**THE PROBLEM**
Pictures are to be left out; otherwise, copy exactly the lines from the line containing "text: 213.480 ->" through the end of the data.

━━━━

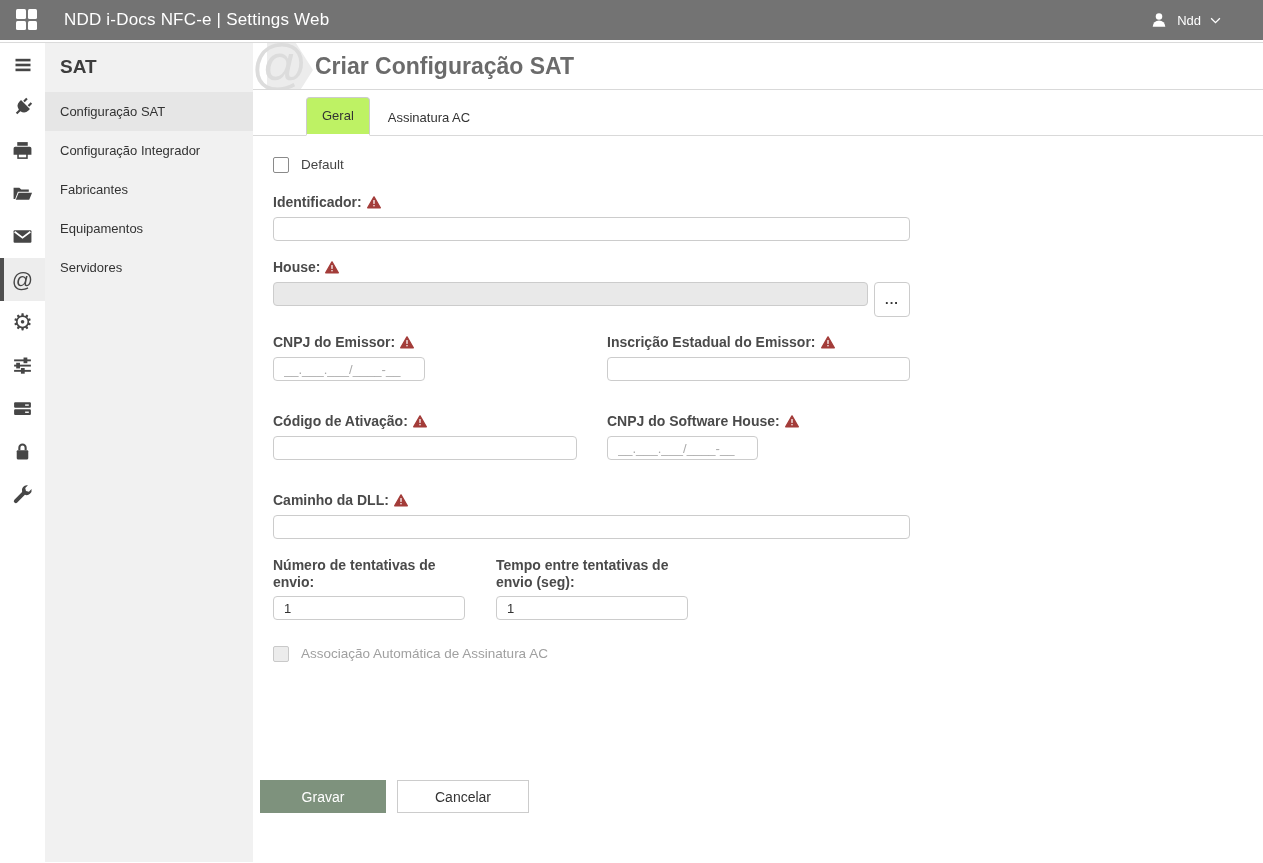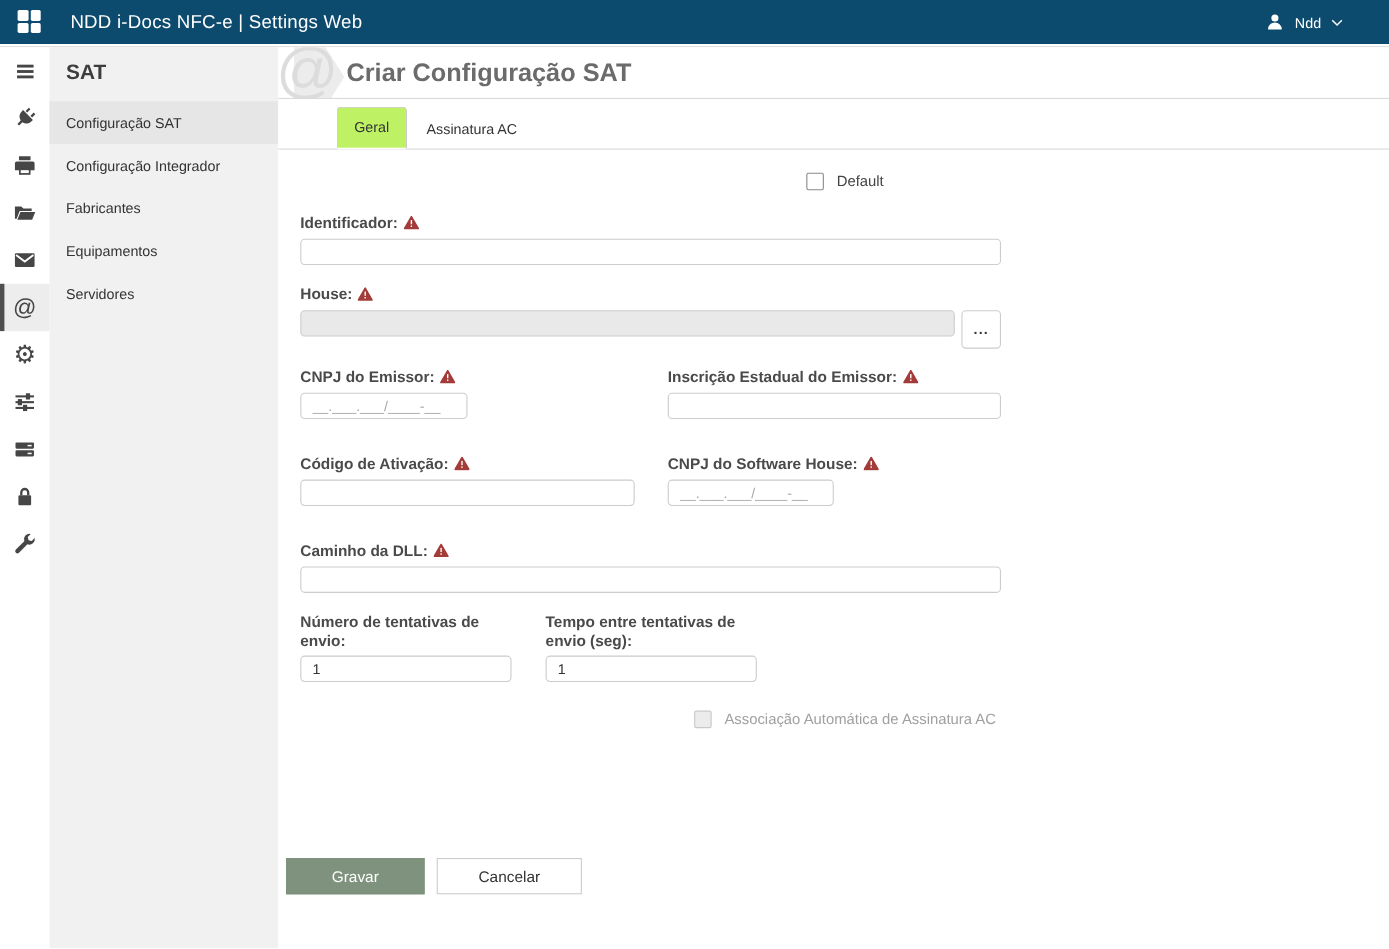"NDD i-Docs NFC-e | Settings" .topbar { background: #0c4a6e -> #737373 }
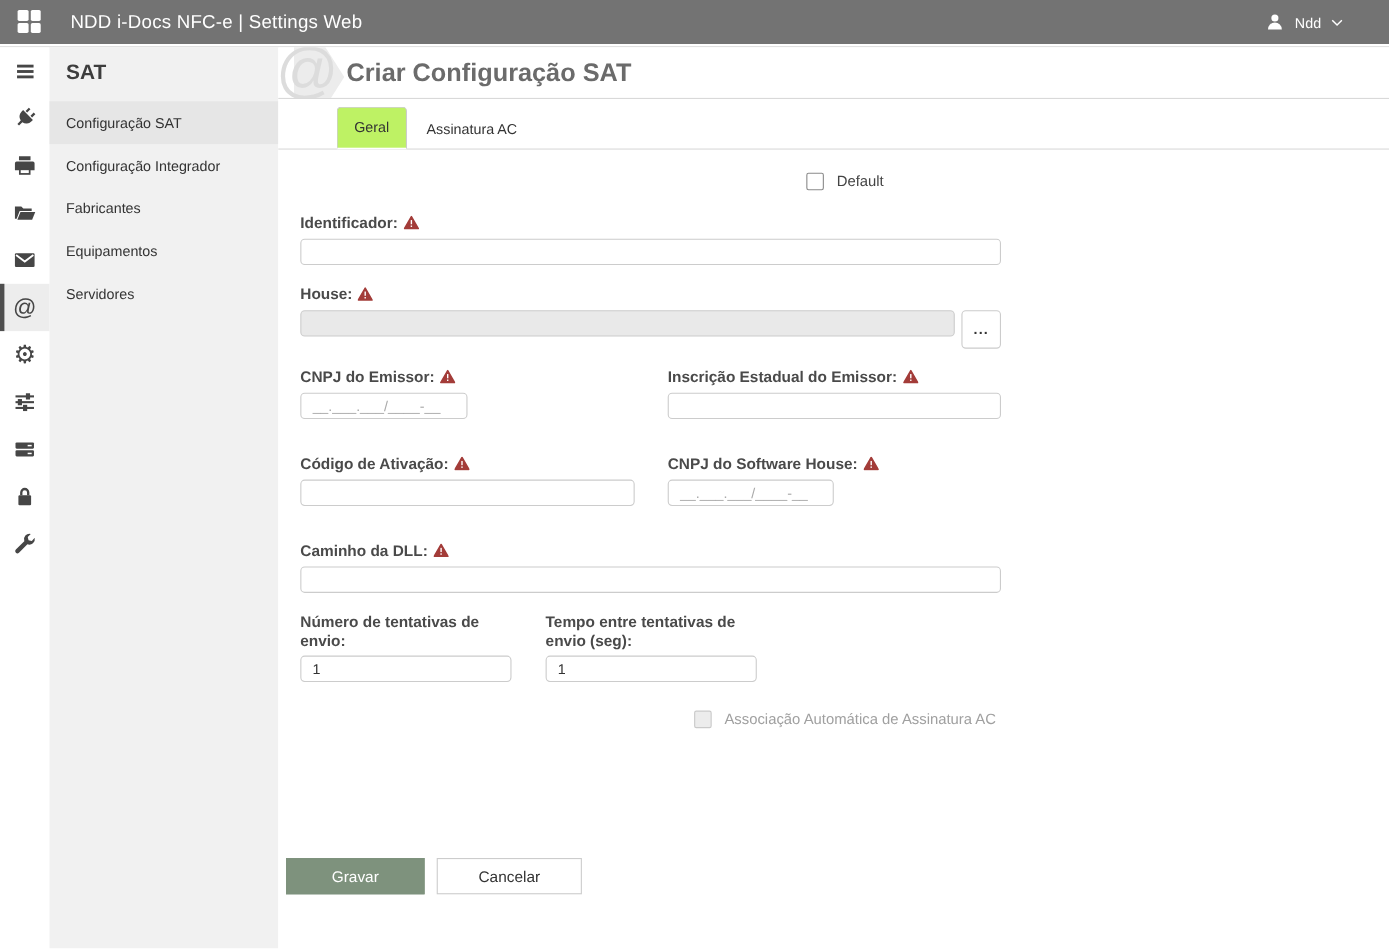"Default" .check-row { justify-content: center -> none }
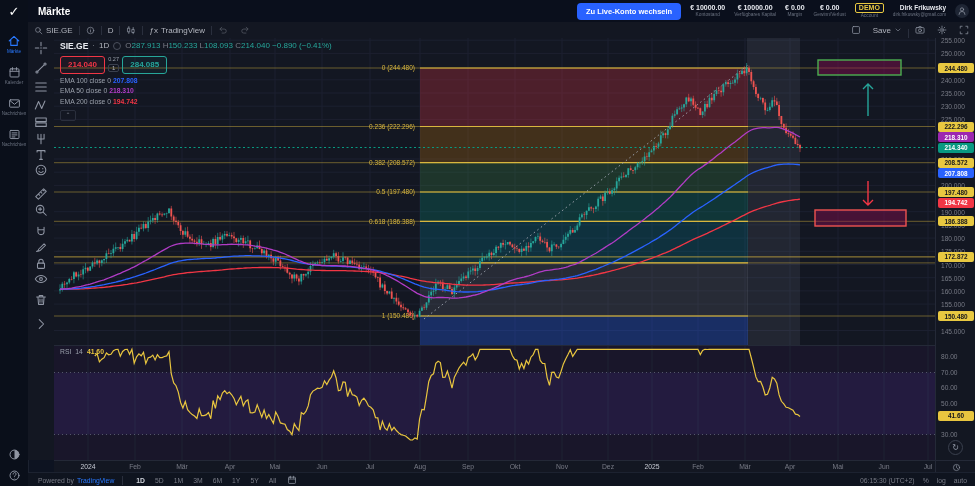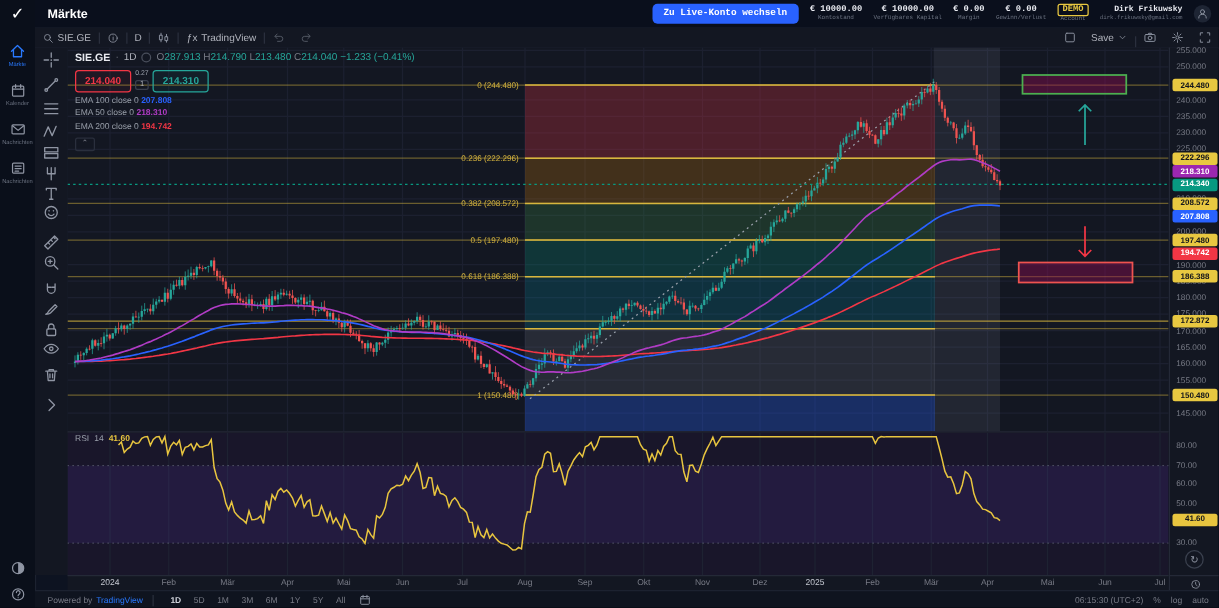"Zu Live-Konto wechseln" .h-right { font-family: Liberation Mono, monospace -> none }
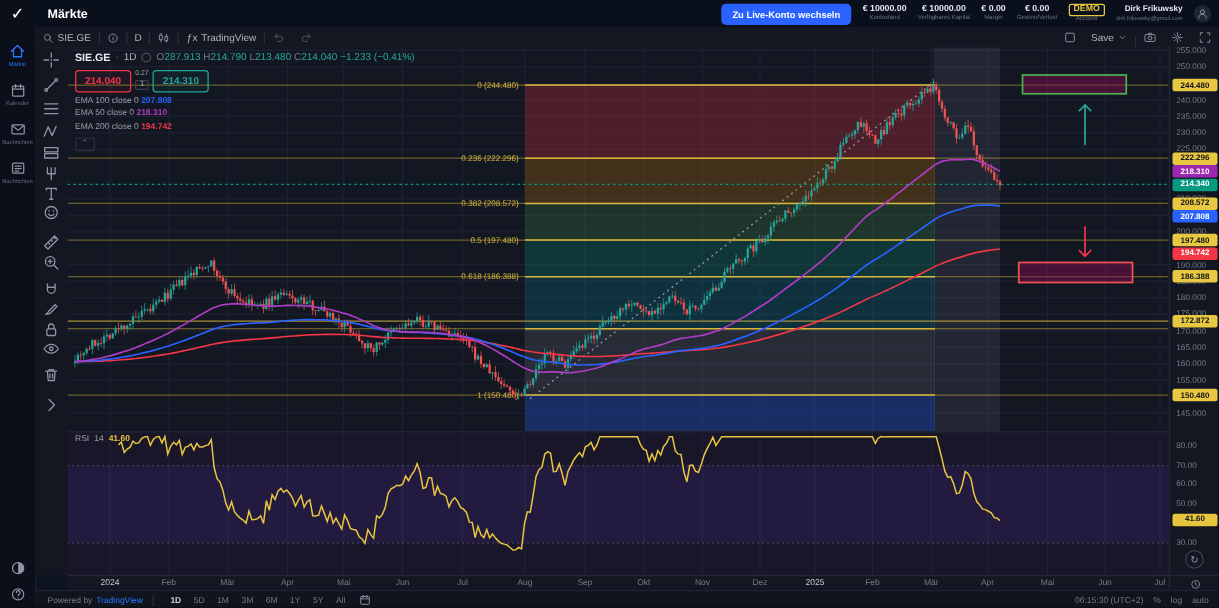"214.790" span.v { text: 214.790 -> 150.233 }
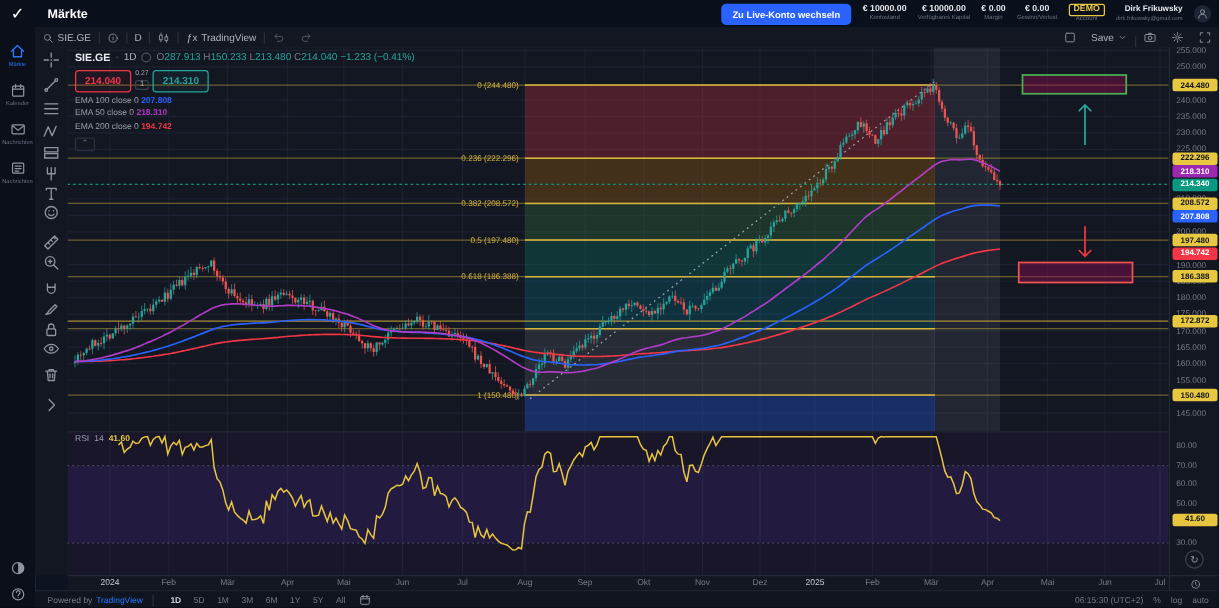"213.480" span.v { text: 213.480 -> 108.093 }
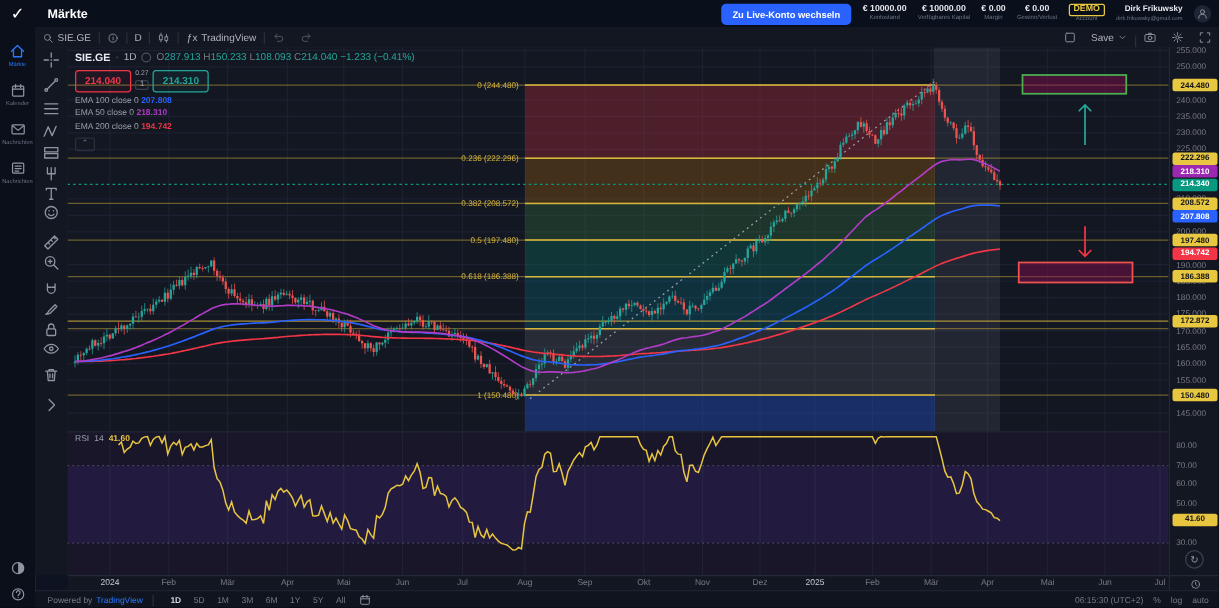"−1.233 (−0.41%)" span.v { text: 1.233 -> 0.890 }
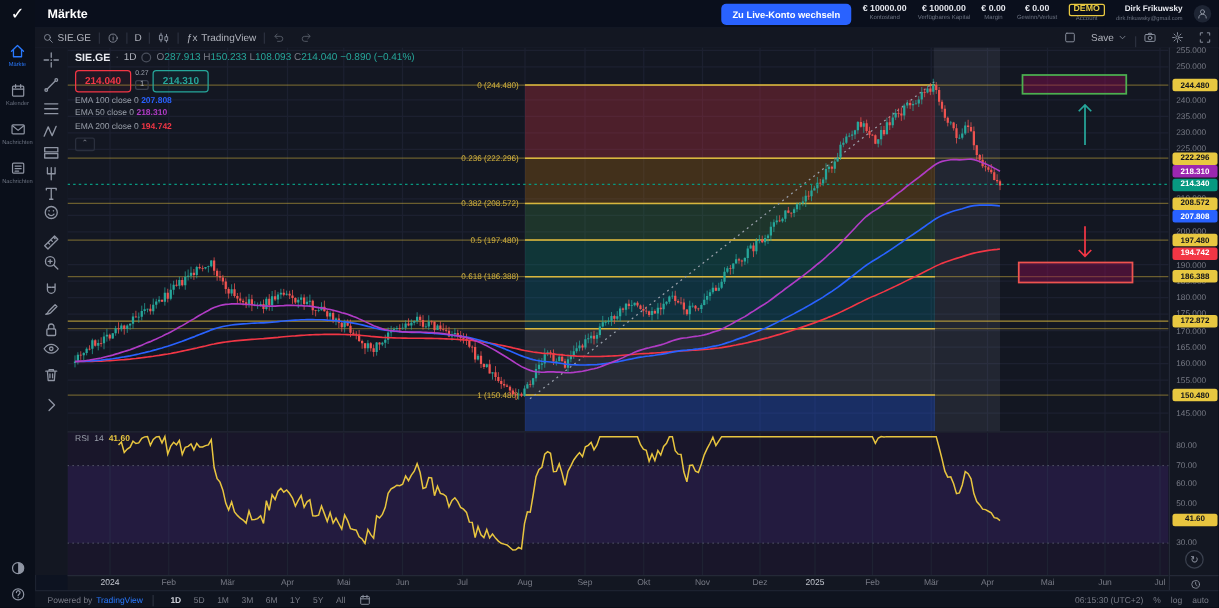"214.310" div.px-btn { text: 214.310 -> 284.085 }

━━━━

**TASK RESULT**
"213.480" span.v { text: 213.480 -> 108.093 }
"−1.233 (−0.41%)" span.v { text: 1.233 -> 0.890 }
"214.310" div.px-btn { text: 214.310 -> 284.085 }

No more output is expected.